In video provided by Intermountain Healthcare and University of Utah Health, you can see states in the Mountain West are reaching a critical tipping point.
The talk of moving to a crisis level of care is imminent.
One example, the Utah Hospital Association is reporting double the numbers of COVID-19 patients in hospitals from two weeks ago, and five times the number of patients from two months ago.
So, what happens at hospitals when numbers surge? The process of load leveling happens first.
“(Load leveling is) balancing out where the patients are so you don’t have one facility that might have 110% of capacity, while another facility is at 70%,” Vento said.
A patient management system called “Care Traffic Control” covers seven westerns states.

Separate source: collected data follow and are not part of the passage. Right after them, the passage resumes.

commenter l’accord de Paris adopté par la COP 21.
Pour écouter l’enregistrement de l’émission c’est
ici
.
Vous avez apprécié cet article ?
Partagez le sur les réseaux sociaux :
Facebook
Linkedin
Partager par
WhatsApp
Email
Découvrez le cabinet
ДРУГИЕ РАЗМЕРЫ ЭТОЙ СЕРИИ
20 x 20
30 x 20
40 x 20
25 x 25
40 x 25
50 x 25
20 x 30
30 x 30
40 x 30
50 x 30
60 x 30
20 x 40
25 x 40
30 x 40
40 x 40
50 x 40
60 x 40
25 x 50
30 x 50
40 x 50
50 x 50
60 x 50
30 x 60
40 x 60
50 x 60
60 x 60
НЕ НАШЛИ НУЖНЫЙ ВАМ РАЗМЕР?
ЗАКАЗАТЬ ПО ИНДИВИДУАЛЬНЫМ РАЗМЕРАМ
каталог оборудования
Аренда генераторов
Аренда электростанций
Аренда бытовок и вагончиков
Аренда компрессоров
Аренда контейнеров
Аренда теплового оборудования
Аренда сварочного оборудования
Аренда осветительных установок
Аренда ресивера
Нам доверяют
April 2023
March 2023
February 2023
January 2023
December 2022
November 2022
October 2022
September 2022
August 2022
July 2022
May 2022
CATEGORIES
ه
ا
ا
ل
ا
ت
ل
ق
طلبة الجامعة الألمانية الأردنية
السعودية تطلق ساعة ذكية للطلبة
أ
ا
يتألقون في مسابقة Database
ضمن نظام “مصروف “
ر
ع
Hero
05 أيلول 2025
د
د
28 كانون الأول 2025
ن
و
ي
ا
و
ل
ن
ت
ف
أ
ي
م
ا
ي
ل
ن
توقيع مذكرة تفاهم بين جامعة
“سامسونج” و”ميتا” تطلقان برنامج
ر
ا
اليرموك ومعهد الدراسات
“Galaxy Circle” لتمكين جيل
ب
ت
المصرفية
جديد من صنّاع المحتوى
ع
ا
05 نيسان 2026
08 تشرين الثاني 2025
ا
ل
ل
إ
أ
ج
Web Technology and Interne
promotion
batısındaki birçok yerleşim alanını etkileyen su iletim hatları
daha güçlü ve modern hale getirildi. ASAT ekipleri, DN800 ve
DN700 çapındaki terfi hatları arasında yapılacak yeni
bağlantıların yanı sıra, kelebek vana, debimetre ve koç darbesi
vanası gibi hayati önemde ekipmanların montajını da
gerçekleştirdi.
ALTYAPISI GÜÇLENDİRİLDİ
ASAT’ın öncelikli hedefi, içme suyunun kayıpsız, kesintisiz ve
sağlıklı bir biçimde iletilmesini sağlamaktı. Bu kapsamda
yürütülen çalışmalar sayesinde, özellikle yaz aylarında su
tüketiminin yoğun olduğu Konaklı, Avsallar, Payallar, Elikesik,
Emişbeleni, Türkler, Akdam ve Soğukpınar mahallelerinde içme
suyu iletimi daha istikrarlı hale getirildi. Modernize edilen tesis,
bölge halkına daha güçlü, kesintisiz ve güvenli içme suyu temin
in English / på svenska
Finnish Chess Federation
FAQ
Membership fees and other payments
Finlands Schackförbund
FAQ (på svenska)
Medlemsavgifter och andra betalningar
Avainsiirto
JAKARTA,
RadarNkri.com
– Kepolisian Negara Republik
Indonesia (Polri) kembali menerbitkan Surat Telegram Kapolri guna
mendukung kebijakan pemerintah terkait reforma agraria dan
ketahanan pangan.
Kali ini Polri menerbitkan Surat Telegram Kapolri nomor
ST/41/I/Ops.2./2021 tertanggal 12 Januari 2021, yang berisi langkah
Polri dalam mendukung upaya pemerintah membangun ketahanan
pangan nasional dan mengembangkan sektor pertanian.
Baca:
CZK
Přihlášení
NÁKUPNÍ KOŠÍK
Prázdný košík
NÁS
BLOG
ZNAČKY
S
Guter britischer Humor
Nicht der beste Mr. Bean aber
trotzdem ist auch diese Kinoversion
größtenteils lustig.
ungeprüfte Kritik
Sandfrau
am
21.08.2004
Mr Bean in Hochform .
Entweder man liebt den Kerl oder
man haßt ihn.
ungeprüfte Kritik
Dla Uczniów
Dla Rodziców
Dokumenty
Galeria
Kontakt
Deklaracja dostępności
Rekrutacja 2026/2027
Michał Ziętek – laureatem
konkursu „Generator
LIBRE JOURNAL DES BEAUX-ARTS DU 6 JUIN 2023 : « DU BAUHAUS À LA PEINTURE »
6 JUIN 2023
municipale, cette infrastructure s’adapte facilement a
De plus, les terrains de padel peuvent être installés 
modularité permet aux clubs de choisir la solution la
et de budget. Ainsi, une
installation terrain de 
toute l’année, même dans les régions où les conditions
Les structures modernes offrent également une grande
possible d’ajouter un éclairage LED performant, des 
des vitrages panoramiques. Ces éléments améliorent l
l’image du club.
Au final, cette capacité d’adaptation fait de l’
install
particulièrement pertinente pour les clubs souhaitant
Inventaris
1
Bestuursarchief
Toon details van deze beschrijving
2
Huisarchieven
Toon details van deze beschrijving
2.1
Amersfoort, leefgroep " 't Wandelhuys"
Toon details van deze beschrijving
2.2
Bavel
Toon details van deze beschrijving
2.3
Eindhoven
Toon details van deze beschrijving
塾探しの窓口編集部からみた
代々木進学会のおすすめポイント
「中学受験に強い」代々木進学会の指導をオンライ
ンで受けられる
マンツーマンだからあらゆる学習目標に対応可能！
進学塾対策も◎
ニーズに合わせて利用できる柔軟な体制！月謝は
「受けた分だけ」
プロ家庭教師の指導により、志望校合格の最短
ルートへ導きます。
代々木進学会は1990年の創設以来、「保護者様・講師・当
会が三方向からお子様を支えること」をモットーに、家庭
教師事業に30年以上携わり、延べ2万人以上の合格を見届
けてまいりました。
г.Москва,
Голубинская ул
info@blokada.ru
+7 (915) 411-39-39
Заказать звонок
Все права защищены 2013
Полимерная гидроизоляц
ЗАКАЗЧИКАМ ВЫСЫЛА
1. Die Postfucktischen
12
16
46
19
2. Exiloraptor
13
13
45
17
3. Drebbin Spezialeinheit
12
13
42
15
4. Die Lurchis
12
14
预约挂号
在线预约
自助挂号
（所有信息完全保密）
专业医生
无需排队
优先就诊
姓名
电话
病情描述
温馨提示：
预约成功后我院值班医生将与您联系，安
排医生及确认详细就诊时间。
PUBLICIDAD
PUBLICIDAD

Like other systems in the country, it tells first responders where they can take patients.
Next comes contingency care.
“That contingency plan might be that we need to take care of more COVID-19 patients, so that means we convert another hospital that takes care of non-COVID-19 patients,” Vento explained.
Part of the contingency plan also means canceling noncritical surgeries.
Finally, there are crisis levels of care.
“The concept of the term, crisis standards of care really gets down to a similar concept used in combat and the military,” Vento said. “I know that may sound harsh, but it’s really about the triage process.”
That means doctors will be forced to make tough decisions about who gets care and what that will look like.
As many states smash records of COVID-19 cases, health care workers are being stretched thin and asking for help.
“It’s up to us to allow all our livelihoods to continue,” Vento said.